* Extrait du document
En affirmant la place du quadripartisme (organisations syndicales de salariés, organisations d’employeurs, État, et Conseils régionaux) dans les politiques nationales et régionales d’emploi, de formation et d’orientation professionnelle, les partenaires sociaux ont posé les jalons d’une nouvelle collaboration avec les Conseils régionaux en vue de mieux coordonner ces politiques.

La construction d’un partenariat avec les Conseils régionaux autour du Compte personnel de formation (CPF)

Pour permettre aux personnes de faire valoir leurs droits dans le cadre des formations organisées par les Conseils régionaux, un nouveau partenariat a conduit à la signature avec les Conseils régionaux de 23 conventions en 2015 et 15 en 2016 en vue de refinancer les heures et dotations CPF. Ce partenariat a été également conclu en 2017 pour un montant total à hauteur de 95.5M€.

Les premières années ont ainsi été celles de la construction d’un nouveau partenariat et de l’apprentissage commun de la mise en œuvre d’un dispositif nouvellement créé.

Les échanges initiés dans le cadre de la négociation des conventions ont rapidement mis en lumière des problématiques communes liées à la mise en œuvre du CPF, parmi lesquelles :

  • la traçabilité de l’éligibilité au CPF dans le système d’information des Conseils régionaux,
  • la saisie des formations dans le Système d’information CPF (SICPF),
  • le recueil du consentement des demandeurs d’emploi à mobiliser leurs heures CPF.

Au niveau national, le FPSPP organise ainsi, une à deux fois par an, des comités de pilotage, auxquels participent les Conseils régionaux. Ils sont l’occasion de faire le point sur la mise en œuvre des conventions et d’échanger sur des sujets communs, afin de réfléchir aux solutions envisageables, par exemple sur le recueil du consentement.

En outre, le FPSPP a par exemple mobilisé auprès des Conseils régionaux, à compter de septembre 2017, un dispositif d’assistance pour les appuyer dans le traitement de leurs données CPF, répondant ainsi à une difficulté identifiée et facilitant l’établissement des bilans d’exécution 2016. Ainsi, même si les difficultés subsistent, elles sont appréhendées et des solutions sont proposées pour faciliter leur gestion.

* Données répertoriées
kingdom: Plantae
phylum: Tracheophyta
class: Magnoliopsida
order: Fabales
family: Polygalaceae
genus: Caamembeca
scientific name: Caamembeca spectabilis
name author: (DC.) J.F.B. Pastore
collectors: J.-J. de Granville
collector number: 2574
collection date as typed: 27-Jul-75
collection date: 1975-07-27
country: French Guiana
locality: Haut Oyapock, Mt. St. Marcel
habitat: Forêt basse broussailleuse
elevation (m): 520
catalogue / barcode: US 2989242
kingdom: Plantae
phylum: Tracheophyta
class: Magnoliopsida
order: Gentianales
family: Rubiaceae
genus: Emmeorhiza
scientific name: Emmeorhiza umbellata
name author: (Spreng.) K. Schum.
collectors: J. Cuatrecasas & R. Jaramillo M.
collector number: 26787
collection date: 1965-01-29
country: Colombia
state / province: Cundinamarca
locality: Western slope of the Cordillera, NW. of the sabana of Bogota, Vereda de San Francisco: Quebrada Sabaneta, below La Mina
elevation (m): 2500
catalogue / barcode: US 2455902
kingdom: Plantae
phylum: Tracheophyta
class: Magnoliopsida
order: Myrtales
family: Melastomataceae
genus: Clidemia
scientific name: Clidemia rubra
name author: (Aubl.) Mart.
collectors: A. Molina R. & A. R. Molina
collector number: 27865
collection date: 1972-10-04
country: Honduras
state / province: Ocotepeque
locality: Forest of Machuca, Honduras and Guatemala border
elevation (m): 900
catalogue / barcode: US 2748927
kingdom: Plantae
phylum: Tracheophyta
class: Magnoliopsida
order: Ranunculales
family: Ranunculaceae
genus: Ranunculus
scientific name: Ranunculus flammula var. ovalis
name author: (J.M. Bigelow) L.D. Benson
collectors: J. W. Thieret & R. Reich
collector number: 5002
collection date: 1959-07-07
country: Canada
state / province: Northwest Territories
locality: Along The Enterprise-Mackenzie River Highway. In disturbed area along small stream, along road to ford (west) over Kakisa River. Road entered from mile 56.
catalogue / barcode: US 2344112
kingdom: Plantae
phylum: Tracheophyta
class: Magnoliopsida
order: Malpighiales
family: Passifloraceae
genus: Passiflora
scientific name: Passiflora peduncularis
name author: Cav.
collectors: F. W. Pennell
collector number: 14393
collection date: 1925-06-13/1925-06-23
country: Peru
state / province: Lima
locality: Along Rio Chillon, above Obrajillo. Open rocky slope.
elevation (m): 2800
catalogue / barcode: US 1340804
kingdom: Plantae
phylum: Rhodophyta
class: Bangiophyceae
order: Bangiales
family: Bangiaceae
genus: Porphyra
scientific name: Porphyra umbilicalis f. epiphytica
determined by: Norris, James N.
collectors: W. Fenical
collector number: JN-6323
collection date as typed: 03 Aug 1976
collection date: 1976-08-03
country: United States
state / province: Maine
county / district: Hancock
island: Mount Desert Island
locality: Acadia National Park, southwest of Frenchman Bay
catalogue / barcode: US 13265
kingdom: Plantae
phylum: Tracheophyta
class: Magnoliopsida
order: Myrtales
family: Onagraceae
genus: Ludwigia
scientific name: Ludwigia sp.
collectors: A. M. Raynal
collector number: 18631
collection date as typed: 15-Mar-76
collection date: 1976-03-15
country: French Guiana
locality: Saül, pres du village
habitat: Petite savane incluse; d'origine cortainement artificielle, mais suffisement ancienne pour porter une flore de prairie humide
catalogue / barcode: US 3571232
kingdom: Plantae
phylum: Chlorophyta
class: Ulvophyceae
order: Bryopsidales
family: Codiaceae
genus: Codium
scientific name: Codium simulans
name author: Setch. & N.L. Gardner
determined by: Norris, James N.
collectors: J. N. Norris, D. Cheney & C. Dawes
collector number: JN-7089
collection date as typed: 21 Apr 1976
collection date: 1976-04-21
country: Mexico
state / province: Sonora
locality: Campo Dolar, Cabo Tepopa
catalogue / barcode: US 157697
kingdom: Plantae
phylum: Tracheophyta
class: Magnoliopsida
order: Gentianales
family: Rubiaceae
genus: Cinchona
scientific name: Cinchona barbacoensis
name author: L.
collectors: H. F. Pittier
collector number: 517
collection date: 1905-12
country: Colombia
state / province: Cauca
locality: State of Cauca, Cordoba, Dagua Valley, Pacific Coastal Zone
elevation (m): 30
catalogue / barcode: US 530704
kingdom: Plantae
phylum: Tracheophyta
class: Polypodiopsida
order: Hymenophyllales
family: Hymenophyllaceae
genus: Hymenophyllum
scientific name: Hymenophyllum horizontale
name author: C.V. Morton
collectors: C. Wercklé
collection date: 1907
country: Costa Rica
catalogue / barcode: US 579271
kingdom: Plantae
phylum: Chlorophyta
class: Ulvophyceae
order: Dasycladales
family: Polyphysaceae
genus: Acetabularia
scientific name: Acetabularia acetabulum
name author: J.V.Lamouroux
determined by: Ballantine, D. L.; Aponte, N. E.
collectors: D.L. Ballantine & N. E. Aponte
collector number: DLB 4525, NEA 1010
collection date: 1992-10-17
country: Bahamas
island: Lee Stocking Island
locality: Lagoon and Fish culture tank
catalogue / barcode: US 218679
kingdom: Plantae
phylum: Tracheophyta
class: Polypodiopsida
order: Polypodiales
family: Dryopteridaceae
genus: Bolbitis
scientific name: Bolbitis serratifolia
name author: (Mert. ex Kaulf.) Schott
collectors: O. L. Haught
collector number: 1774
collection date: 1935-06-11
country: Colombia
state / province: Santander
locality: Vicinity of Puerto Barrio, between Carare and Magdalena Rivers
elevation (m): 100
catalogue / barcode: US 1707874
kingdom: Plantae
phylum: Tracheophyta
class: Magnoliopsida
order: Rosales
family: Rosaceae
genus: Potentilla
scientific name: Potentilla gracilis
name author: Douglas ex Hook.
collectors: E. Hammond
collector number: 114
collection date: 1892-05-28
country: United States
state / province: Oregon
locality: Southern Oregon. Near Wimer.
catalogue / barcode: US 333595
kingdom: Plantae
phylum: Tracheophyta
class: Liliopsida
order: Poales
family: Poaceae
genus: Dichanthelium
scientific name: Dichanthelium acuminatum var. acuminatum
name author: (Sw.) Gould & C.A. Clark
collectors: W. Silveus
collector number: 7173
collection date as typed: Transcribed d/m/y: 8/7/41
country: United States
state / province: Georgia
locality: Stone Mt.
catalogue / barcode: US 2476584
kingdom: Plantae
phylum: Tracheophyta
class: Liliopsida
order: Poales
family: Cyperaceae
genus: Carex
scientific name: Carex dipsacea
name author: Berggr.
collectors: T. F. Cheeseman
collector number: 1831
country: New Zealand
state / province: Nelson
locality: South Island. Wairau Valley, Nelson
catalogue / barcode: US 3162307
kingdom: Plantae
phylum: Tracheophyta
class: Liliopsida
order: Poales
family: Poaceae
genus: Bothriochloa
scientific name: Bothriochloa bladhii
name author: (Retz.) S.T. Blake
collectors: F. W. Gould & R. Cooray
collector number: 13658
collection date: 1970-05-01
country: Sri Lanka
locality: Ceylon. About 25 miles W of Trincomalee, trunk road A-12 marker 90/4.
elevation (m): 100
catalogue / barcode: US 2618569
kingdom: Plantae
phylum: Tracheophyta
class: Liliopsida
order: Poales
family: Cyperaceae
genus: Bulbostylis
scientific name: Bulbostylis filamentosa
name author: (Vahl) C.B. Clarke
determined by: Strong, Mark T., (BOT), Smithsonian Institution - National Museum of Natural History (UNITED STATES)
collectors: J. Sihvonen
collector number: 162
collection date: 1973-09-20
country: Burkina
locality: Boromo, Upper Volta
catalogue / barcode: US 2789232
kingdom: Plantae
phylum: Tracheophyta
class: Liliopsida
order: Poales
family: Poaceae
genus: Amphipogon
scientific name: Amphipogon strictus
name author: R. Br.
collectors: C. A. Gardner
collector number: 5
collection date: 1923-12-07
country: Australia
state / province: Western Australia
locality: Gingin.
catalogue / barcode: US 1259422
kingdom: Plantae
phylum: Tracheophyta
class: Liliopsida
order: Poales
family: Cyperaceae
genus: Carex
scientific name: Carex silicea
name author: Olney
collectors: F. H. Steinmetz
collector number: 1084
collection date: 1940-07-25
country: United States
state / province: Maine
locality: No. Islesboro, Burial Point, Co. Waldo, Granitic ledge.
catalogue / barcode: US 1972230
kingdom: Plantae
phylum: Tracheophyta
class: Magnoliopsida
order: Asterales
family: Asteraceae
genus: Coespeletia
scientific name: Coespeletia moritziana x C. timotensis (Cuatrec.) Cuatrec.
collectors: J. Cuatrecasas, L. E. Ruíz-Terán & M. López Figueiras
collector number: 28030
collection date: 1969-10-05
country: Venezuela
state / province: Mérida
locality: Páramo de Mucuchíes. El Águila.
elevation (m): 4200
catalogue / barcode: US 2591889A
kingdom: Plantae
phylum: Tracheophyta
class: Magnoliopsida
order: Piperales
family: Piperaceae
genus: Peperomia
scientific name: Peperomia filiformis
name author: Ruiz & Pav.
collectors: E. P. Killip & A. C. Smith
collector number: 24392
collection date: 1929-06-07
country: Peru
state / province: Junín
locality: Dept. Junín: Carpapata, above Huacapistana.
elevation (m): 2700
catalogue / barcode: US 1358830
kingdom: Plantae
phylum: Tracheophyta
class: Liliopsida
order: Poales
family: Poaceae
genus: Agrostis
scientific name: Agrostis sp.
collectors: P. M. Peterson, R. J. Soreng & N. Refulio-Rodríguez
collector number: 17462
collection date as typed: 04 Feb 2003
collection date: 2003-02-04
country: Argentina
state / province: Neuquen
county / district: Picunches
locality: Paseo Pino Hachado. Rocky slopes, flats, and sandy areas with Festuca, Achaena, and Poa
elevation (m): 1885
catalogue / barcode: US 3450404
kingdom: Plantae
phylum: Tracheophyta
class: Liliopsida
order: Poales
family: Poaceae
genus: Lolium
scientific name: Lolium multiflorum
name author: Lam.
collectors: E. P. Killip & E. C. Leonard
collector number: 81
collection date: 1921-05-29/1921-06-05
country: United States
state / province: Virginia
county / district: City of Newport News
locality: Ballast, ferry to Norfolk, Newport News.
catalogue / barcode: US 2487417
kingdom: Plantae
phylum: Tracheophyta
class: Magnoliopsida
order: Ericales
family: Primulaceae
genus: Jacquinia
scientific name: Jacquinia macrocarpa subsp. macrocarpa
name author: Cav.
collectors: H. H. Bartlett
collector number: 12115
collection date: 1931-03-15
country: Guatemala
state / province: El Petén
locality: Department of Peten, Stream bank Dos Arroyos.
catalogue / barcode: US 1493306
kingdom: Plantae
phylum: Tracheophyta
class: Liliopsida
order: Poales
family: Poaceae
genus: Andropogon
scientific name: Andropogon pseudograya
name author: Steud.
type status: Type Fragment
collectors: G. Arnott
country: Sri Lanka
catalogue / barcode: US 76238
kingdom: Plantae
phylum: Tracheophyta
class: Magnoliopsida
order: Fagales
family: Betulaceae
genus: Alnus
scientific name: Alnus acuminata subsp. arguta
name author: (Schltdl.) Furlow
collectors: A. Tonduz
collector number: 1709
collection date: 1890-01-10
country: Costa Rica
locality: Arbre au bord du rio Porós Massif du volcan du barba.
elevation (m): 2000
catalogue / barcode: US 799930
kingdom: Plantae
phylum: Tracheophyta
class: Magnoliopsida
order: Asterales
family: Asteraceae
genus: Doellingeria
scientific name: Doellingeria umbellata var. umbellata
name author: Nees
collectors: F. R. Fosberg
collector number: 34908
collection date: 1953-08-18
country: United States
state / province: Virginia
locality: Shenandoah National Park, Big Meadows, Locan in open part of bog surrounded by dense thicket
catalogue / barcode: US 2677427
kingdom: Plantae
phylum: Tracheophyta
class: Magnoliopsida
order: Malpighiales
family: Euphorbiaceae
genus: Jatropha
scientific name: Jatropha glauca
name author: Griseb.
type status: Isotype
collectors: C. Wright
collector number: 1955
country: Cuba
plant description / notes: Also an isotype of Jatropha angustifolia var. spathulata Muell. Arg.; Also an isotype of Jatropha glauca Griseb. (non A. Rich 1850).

* Consigne
Reformulez de manière plus concise le paragraphe de l'extrait commençant par « En outre, le FPSPP », en conservant ses informations essentielles. Ces données proviennent d'une autre source.

* Réponse proposée
Dès septembre 2017, le FPSPP a offert aux Conseils régionaux un dispositif d'assistance pour traiter leurs données CPF, ce qui répondait à une difficulté identifiée et facilitait l'établissement des bilans d'exécution 2016. Les difficultés subsistent, mais elles sont prises en compte et des solutions sont proposées pour mieux les gérer.